Conscious inner life is structured, with unity of consciousness as a key feature. This work formalizes three aspects of unity—environmental embedding, mutual constraint between local and global representations, and top-down object formation—using a mathematical model based on phenomenal space. Phenomenal space is defined by quasi-elementary and extended entities, described with mereological and topological concepts, and includes a projector-based calculus for dynamics. This framework approaches the mind-matter problem by relating agents to topological objects from decompositions of phenomenal space, suggesting consciousness involves transitions between structured layers rather than a single brain-to-mind step.

Study at a glance

Design theoretical or philosophical paper
Key finding The unity of consciousness can be formalized using mathematical relations of phenomenal space, suggesting consciousness involves layered transitions rather than a single brain-to-mind transition.

Abstract

There are strong reasons to believe that our conscious inner life is structured, suggested both by introspection as well as scientific psychology. One of the most salient structural characteristics of conscious experiences is known as unity of consciousness.
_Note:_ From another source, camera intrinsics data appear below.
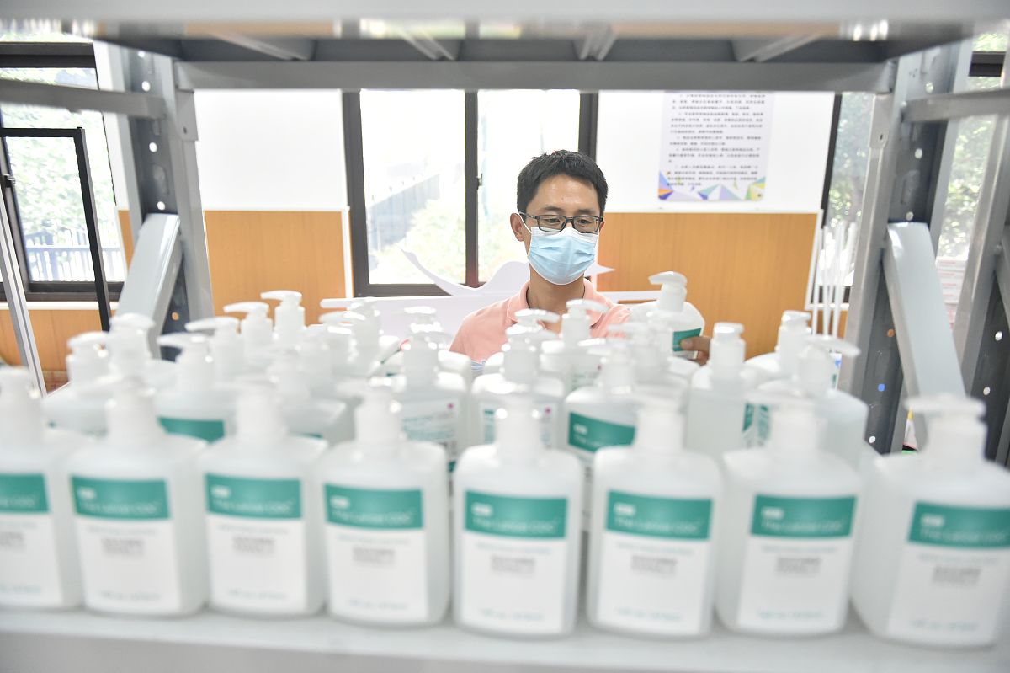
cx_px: 505
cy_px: 336
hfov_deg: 73.8
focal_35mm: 24
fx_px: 673
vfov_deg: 53.1
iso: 4000
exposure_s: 1/400
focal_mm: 24
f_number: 2.8
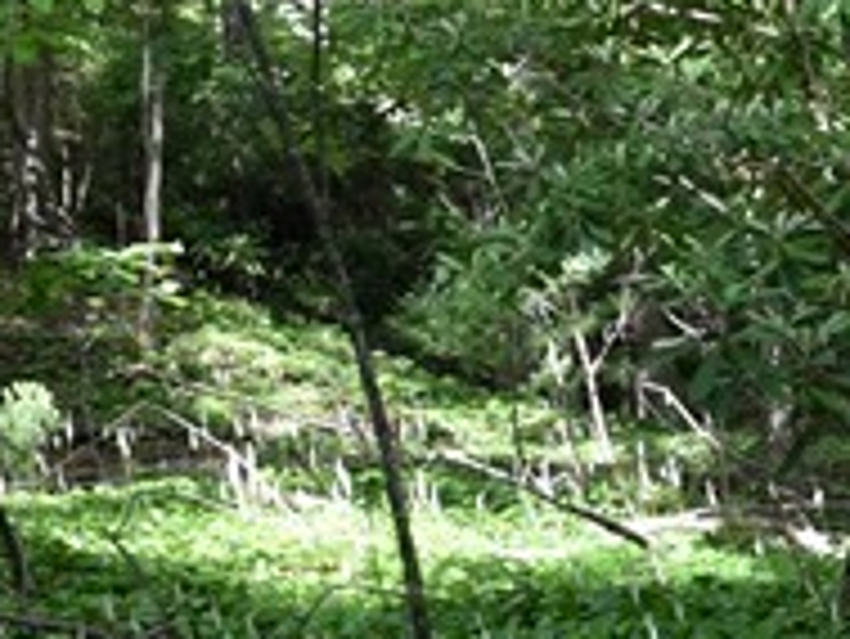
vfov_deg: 8.1
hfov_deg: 10.0
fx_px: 4472
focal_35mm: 182
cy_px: 756
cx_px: 1713
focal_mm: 22
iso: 400
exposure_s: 1/250
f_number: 4.5
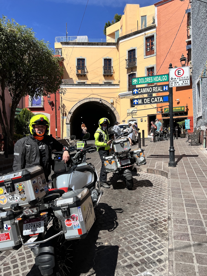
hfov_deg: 53.1
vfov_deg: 67.3
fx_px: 207
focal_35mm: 26
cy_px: 138
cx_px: 104
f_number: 1.5
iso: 50
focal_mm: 5.7
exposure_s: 1/4630
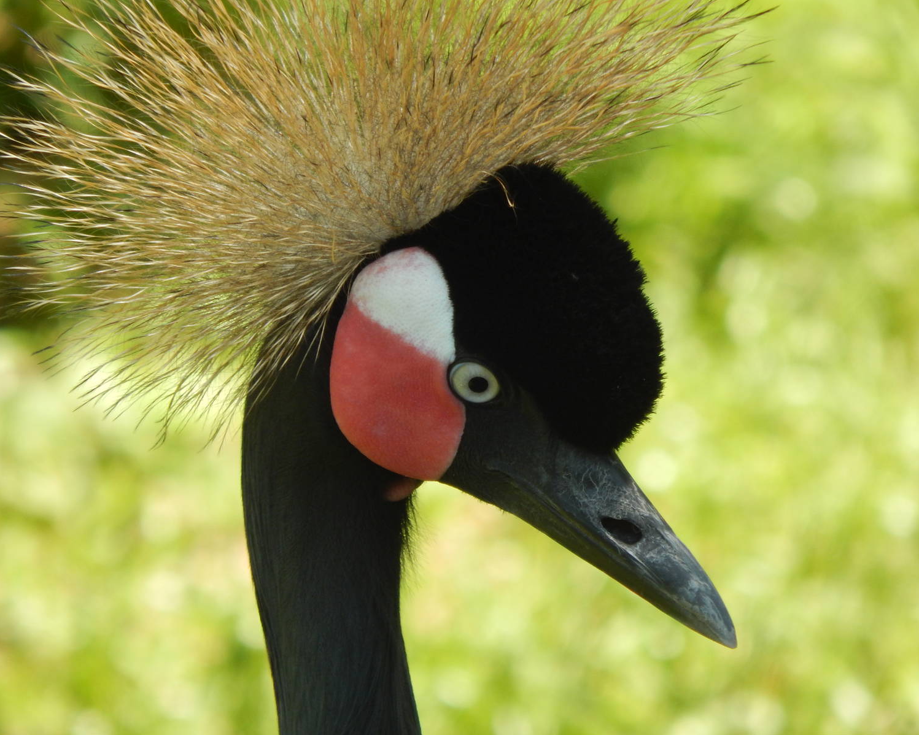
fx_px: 19150
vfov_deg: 2.2
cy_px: 368
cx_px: 449
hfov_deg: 2.7
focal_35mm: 704
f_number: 5.8
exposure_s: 1/125
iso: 180
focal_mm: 120
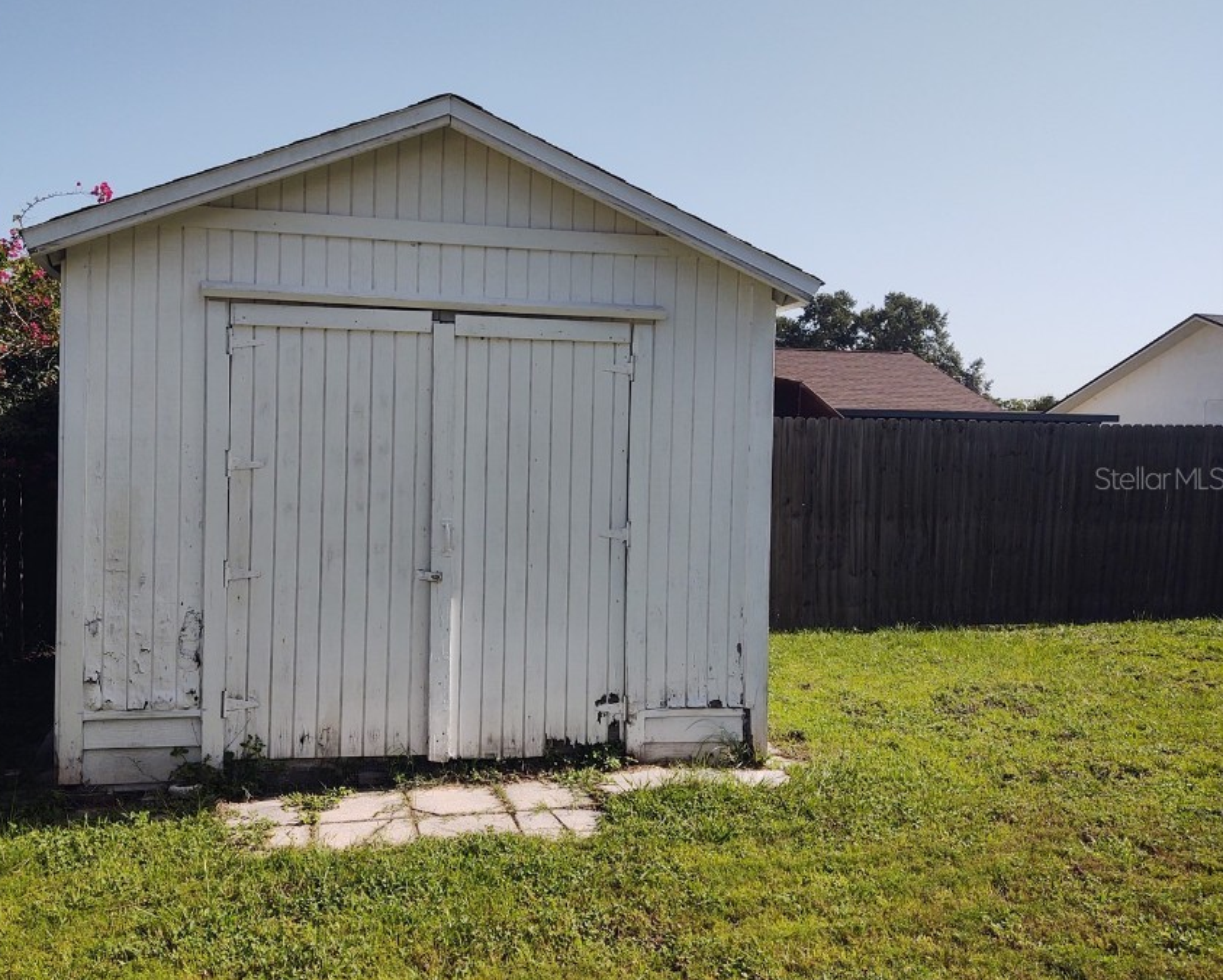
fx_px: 1159
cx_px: 489
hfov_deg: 55.2
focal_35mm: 32
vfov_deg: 45.8
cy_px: 478
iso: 100
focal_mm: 4.75
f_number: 1.7
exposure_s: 1/4458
In this contribution, we wish to demonstrate how features of experience that pertain to the unity of consciousness could be made precise in terms of mathematical relations that hold between phenomenal objects. Based on phenomenological considerations, we first outline three such features. These are (i) environmental embedding, (ii) the mutual constraint between local and global representations, and (iii) a top-down process of object formation in consciousness. We then introduce a formal model based on the notion of phenomenal space, defined in terms of a set of quasi-elementary and extended entities. We describe the structure of phenomenal space by appealing to mereological and topological concepts, and we outline a projector-based calculus to account for the idea that the structure of phenomenal space is ultimately dynamical. Using the above concepts, one could approach the mind-matter problem by relating environmentally embedded agents to topologically well-defined objects that result from decompositions of phenomenal space. We conclude our discussion by putting it into the context of some recent conceptual questions that appear in cognitive science and consciousness studies. We opt for the possibility to regard the phenomenon of consciousness not in terms of a singular transition that happens between "brain" and "mind" but rather in terms of a series of transitions between structured layers of experience.